# Activity
Could you please write out the data shown below, exactly and in full?

# Data in this exercise
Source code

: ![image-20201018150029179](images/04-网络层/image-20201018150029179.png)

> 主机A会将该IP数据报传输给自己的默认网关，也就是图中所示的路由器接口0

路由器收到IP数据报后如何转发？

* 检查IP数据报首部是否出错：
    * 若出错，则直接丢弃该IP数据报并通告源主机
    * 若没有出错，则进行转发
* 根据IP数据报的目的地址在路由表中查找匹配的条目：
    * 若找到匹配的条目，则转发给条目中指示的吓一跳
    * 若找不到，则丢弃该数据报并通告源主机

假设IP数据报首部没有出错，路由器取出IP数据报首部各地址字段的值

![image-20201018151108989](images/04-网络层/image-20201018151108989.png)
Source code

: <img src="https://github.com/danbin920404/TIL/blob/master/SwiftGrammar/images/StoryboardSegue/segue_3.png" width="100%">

# Answer to this exercise
Source code

: ![image-20201018150029179](images/04-网络层/image-20201018150029179.png)

> 主机A会将该IP数据报传输给自己的默认网关，也就是图中所示的路由器接口0

路由器收到IP数据报后如何转发？

* 检查IP数据报首部是否出错：
    * 若出错，则直接丢弃该IP数据报并通告源主机
    * 若没有出错，则进行转发
* 根据IP数据报的目的地址在路由表中查找匹配的条目：
    * 若找到匹配的条目，则转发给条目中指示的吓一跳
    * 若找不到，则丢弃该数据报并通告源主机

假设IP数据报首部没有出错，路由器取出IP数据报首部各地址字段的值

![image-20201018151108989](images/04-网络层/image-20201018151108989.png)
Source code

: <img src="https://github.com/danbin920404/TIL/blob/master/SwiftGrammar/images/StoryboardSegue/segue_3.png" width="100%">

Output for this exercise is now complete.